A quick Internet search reveals the following: 69 percent of Senate Democrats supported the Civil Rights Act of 1964, but that margin of support was far surpassed by the Republican Party — where the bill had 82 percent support!

It was virtually the same story in the House, where only 63 percent of Democrats supported the end of Jim Crow laws, but fully 80 percent of Republicans did! Makes sense considering that Republicans were the party of Lincoln, abolition and emancipation!

By the following year, Democrats were starting to come along, and a larger proportion of them supported the Voting Rights Act of 1965, but they still trailed behind Republicans. In the Senate, particularly, Republican support (94 percent) far outweighed Democratic support (73 percent).

You could make the case that McElwee made an honest error, but maybe he was intentionally misleading his readers the same way he does by putting his column on a website called The Moderate Voice. His “moderate” voice in the last month has blasted Tea Party advocate Michele Bachman, touted the usefulness of gun-control laws, lamented the “manufactured Benghazi scandal,” and praised “affirmative action.”

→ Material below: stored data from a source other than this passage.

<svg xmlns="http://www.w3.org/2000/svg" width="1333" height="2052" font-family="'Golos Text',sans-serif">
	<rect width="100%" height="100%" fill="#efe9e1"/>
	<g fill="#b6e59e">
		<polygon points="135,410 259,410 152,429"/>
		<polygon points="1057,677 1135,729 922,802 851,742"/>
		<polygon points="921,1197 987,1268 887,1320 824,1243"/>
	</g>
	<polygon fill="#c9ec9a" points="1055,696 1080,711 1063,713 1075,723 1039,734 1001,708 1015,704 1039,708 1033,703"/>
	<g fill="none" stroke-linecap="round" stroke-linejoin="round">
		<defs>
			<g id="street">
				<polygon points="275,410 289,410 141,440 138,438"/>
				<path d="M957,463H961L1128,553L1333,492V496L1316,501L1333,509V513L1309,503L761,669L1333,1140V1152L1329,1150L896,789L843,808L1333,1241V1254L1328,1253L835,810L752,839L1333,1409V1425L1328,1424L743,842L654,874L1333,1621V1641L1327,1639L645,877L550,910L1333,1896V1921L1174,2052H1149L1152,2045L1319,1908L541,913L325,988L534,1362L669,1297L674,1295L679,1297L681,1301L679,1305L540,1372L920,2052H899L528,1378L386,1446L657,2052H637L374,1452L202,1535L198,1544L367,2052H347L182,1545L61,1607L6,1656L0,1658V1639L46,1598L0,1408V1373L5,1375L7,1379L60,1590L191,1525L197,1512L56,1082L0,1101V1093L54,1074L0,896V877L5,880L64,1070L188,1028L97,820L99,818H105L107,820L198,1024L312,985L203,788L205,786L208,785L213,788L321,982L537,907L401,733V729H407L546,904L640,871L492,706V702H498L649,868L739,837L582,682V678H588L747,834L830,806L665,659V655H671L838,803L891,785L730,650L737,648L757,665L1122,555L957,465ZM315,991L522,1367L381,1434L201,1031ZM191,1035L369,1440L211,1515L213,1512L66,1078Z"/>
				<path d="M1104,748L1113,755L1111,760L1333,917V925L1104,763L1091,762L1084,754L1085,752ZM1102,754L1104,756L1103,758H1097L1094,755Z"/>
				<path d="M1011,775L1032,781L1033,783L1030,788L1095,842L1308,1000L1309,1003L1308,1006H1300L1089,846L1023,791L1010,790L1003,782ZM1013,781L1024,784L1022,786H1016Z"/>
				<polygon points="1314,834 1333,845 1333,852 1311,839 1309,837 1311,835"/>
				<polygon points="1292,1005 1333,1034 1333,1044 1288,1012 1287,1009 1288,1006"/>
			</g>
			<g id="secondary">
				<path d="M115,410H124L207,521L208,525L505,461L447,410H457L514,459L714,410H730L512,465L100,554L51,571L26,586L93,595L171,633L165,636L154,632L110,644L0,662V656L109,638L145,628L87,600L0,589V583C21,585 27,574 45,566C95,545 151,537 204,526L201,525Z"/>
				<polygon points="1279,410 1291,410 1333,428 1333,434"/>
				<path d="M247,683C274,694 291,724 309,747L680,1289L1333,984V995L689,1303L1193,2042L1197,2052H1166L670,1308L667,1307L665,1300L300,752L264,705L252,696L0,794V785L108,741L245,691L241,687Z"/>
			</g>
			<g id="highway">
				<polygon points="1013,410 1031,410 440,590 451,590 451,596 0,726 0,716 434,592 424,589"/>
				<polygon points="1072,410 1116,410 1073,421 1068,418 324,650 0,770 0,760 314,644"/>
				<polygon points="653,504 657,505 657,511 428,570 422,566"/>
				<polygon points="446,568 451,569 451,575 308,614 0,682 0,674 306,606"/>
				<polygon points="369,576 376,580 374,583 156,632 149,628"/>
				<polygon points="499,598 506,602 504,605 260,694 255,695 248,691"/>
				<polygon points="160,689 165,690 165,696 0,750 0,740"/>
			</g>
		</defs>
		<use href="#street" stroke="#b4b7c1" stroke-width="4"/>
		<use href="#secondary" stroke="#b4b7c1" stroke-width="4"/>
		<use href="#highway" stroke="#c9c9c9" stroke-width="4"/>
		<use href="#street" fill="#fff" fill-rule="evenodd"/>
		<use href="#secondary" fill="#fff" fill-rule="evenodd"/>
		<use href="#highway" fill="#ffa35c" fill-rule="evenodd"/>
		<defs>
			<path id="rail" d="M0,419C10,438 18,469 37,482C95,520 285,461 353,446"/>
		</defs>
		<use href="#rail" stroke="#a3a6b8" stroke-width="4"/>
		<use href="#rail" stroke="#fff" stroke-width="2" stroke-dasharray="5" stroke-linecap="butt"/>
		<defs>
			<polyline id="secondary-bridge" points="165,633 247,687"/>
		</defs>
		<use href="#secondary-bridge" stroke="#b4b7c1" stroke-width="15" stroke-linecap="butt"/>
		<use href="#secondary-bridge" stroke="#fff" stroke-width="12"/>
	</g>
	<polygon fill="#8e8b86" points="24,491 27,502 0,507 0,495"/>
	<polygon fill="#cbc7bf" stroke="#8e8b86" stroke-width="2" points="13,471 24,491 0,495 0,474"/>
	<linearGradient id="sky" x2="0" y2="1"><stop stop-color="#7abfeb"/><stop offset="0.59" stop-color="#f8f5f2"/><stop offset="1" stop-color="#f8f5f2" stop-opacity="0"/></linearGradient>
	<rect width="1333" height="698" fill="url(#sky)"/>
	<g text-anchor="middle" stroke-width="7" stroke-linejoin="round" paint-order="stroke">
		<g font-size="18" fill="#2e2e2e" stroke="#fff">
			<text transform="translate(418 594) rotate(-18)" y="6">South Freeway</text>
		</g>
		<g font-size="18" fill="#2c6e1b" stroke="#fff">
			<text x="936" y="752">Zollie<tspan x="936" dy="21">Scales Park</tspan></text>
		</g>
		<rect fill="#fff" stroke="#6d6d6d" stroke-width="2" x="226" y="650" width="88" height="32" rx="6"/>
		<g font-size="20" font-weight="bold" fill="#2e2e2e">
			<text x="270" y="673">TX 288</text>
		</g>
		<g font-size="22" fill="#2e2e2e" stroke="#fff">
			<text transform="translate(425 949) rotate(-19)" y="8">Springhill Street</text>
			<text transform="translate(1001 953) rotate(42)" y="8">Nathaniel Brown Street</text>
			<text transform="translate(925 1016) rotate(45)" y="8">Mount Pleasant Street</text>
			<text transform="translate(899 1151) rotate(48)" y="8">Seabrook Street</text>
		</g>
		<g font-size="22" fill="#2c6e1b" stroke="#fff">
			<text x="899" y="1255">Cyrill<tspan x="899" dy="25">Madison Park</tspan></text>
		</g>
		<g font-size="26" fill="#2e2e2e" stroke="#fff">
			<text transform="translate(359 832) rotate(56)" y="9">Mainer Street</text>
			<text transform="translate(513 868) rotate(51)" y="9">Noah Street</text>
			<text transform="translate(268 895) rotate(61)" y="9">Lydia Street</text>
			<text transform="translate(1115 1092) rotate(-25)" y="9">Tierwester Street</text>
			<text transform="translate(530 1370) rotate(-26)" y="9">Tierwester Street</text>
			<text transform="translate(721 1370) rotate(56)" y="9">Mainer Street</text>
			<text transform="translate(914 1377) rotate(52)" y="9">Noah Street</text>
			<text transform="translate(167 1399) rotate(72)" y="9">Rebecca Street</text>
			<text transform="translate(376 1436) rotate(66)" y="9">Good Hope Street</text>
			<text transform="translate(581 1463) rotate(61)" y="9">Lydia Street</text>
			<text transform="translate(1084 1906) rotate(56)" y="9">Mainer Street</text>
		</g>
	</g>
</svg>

Besides, no matter how many people point out his error, it is very likely no correction will be forthcoming because McElwee — like so many progressive authors — is writing about the world he wants to exist, not the one that does exist.

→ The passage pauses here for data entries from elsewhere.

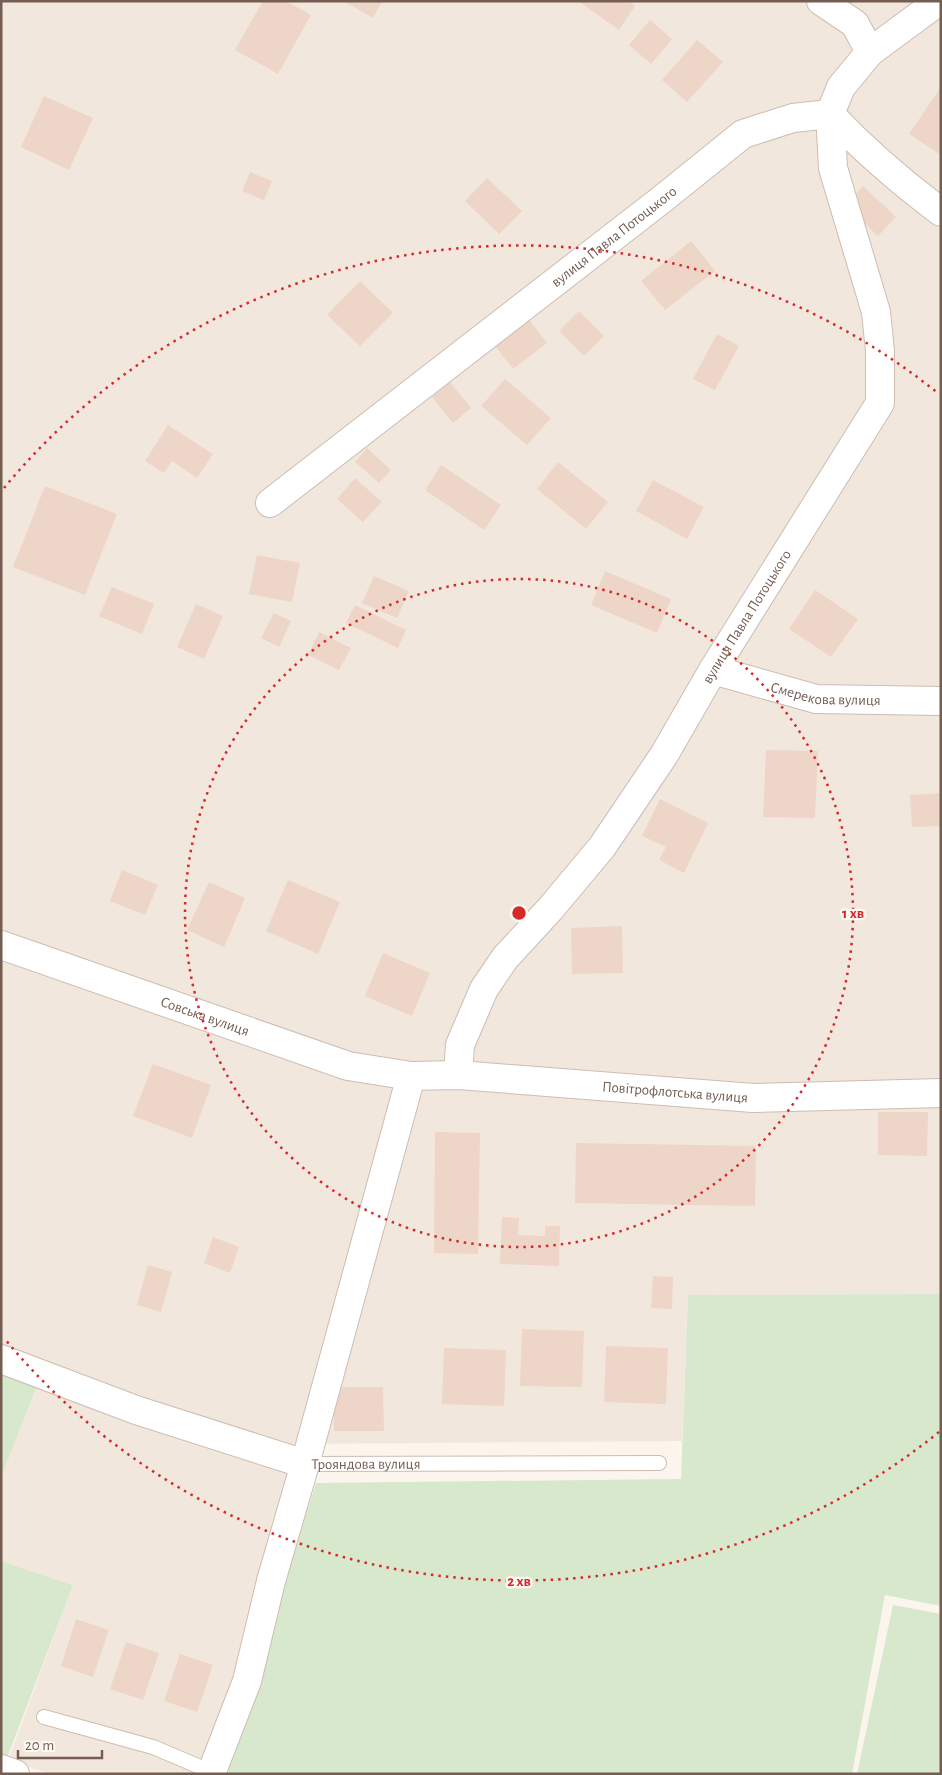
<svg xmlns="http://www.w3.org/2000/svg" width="942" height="1775" viewBox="0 0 942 1775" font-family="'Alegreya Sans',sans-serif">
<rect width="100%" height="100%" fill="#fbf5ed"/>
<path fill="#f2e7dc" d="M1,1H941V1294L688,1295L682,1441L299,1444L235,1680L199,1774H49L8,1760L73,1585L1,1561V1478L37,1386L1,1346Z"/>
<path fill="#d8e8cc" d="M941,1294V1606L885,1595L852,1774H224L316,1483L681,1479L688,1295Z
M1,1373L37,1386L1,1478Z
M1,1561L73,1585L1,1774Z
M893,1605L941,1614V1774H857Z"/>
<path fill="#edd6c7" d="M263,1H286L311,15L278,74L235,50Z
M344,1H382L373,18Z
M578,1H628L635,6L619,30Z
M650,20L672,39L651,64L629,45Z
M697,40L723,62L687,102L662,80Z
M941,87V155L909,134Z
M44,96L93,118L69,170L21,147Z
M250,172L272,181L264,200L242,191Z
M487,178L522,211L499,234L465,201Z
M863,186L896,217L878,236L846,206Z
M691,241L715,271L665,310L641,281Z
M360,281L393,313L360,346L327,315Z
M579,311L604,336L584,356L559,331Z
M529,320L547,343L513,369L495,346Z
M717,334L739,346L715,390L693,379Z
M505,379L551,418L527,445L481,406Z
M450,382L471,408L453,423L432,397Z
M168,425L213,454L197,478L172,461L164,473L145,461Z
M367,448L391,470L379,483L355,462Z
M558,462L608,502L586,529L537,489Z
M441,465L501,505L484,530L425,490Z
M355,478L382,502L363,522L337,499Z
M653,480L704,507L687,539L636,511Z
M45,486L117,514L85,595L13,567Z
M257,555L300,563L292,602L249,594Z
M605,571L671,599L657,633L591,605Z
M374,576L409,591L397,618L362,603Z
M112,587L154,604L142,634L99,616Z
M815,590L858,619L831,657L789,629Z
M196,604L223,616L204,659L177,647Z
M355,605L406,630L398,648L346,623Z
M274,613L291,621L279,647L261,638Z
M319,632L351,648L339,670L308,655Z
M766,750L818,751L815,818L763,817Z
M941,793V826L912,827L910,795Z
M660,799L708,823L684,873L659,860L666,847L642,836Z
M122,870L158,885L145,915L110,901Z
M288,880L340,902L318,954L266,931Z
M209,882L245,898L224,947L187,930Z
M622,926L623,973L572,974L571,928Z
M383,953L430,973L412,1016L365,996Z
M153,1064L211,1085L192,1138L133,1116Z
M878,1112H928L927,1156L878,1155Z
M435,1132L480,1133L478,1254L434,1253Z
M576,1143L756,1146L755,1206L575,1203Z
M502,1217L519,1218L518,1235L545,1236V1226H560L559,1266L500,1264Z
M213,1237L239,1247L230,1273L204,1263Z
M148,1265L172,1272L161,1312L137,1305Z
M653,1276L673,1277L672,1309L651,1308Z
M522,1329L584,1331L582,1387L520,1386Z
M606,1346L668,1348L666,1404L604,1402Z
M444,1348L506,1350L504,1406L442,1404Z
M333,1387H383L384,1431H334Z
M76,1619L109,1630L93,1677L61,1666Z
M126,1642L159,1653L143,1700L110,1689Z
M180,1654L213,1665L197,1712L164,1701Z"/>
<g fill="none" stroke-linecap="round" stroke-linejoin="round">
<g stroke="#ccbdb3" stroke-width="16">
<g id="lane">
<path id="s1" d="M305,1464L659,1463"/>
<path d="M44,1717L153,1747L212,1772"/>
</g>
</g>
<g stroke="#ccbdb3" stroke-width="30">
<g id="street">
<path d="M821,1L855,24L870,52"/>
<path id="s2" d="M270,503L661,200L743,134L793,118L830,114C864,150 901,182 941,212"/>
<path id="s3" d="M713,670L816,699L941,701"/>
<path id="s4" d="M1,945L348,1066L411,1076L458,1075L753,1098L941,1093"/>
<path id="s5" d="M458,1075L460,1045L484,989L505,958L551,908L602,847L664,755L713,670L880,403V351L876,312L833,168L830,114L841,87L870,52L939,1"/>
<path d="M1,1359L136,1410L305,1464"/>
<path d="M1,1769L15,1774"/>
<path d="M211,1774L247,1681L271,1581L305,1464L411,1076"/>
</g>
</g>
<use href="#lane" stroke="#fff" stroke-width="14"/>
<use href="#street" stroke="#fff" stroke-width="28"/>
</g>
<g fill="none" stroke="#d62828" stroke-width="2.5" stroke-dasharray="2.5 5">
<circle cx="519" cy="913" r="334"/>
<path d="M939 1432A668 668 0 0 1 4 1338M4 488A668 668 0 0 1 939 394"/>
</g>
<g text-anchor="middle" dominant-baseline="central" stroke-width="4.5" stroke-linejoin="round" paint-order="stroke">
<g font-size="15" fill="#745d51" stroke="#fdf9f3">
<text stroke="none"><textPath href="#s2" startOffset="435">вулиця Павла Потоцького</textPath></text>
<text stroke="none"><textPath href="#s5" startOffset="548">вулиця Павла Потоцького</textPath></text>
<text stroke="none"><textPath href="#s3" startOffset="116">Смерекова вулиця</textPath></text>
<text stroke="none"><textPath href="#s4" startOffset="216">Совська вулиця</textPath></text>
<text stroke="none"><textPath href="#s4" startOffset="696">Повітрофлотська вулиця</textPath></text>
<text stroke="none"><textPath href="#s1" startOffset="61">Трояндова вулиця</textPath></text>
</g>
</g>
<circle cx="519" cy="913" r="8" fill="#d62828" stroke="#fdf9f3" stroke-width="2.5"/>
<g font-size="15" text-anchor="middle" font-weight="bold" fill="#d62828" stroke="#fdf9f3" stroke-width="4.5" stroke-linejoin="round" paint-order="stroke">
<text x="853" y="918">1 хв</text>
<text x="519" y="1586">2 хв</text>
</g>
<rect width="942" height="1775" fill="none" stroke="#745d51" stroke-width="5"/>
<path d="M18 1750v8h84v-8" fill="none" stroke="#745d51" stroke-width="2.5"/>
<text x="25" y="1750" font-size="15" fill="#745d51" stroke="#fdf9f3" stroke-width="4" paint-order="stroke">20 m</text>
</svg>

Maybe what really outraged McElwee is the fact that Sen. Guillory is not just conservative, not just Republican, but also a black conservative and that he is speaking out against what he calls “the illusion that ... [Democratic] policies are what’s best for black people.”

Guillory’s message continues:

“You see, at the heart of liberalism is the idea that only a great and powerful big government can be the benefactor of social justice for all Americans. But the left is only concerned with one thing: control. And they disguise this control as charity.”

You can find evidence of this throughout the progressive movement — from Margaret Sanger, the founder of Planned Parenthood who was an avowed racist and a proponent of eugenics “to assist the race toward the elimination of the unfit” — to Occupy Wall Street, which wants to create a benevolent society based on two concepts — redistribution of wealth and reinvention of human nature.

If you sense a disconnect between the two strains of progressivism — taking care of everyone’s needs on the one hand and eliminating the unfit on the other — then you are close to penetrating the legerdemain of misdirection that has kept so many enthralled to progressive rhetoric for so long.